BEGIN SUPPLIED ENTRIES

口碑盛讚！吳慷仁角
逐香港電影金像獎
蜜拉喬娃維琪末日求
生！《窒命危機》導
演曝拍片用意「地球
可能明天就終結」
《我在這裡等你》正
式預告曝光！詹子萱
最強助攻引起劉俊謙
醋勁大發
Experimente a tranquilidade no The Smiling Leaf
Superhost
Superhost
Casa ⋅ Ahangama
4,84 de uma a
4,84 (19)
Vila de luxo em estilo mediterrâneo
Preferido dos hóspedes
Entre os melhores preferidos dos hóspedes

END SUPPLIED ENTRIES
BEGIN SUPPLIED ENTRIES

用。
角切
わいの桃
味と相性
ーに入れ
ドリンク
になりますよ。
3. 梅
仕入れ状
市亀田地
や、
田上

END SUPPLIED ENTRIES
BEGIN SUPPLIED ENTRIES

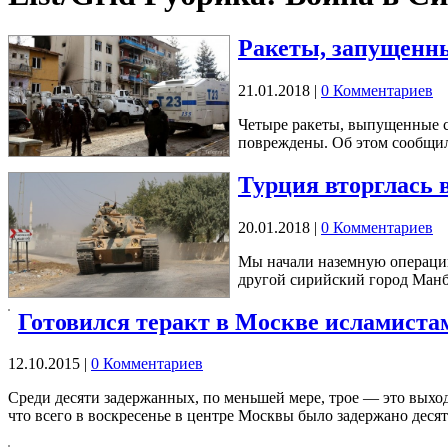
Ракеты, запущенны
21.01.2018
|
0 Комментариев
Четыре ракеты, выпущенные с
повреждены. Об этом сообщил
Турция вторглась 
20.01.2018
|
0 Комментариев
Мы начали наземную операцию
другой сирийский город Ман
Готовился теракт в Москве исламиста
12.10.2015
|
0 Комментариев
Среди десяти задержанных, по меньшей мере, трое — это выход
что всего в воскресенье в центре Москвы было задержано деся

END SUPPLIED ENTRIES

Rewrite everything from the line containing "Ракеты, запущенны" down to the line containing "Среди десяти задержанных, по", putting "Отзывов" wherever "Комментариев" appears and changing nothing else.

Ракеты, запущенны
21.01.2018
|
0 Отзывов
Четыре ракеты, выпущенные с
повреждены. Об этом сообщил
Турция вторглась 
20.01.2018
|
0 Отзывов
Мы начали наземную операцию
другой сирийский город Ман
Готовился теракт в Москве исламиста
12.10.2015
|
0 Отзывов
Среди десяти задержанных, по меньшей мере, трое — это выход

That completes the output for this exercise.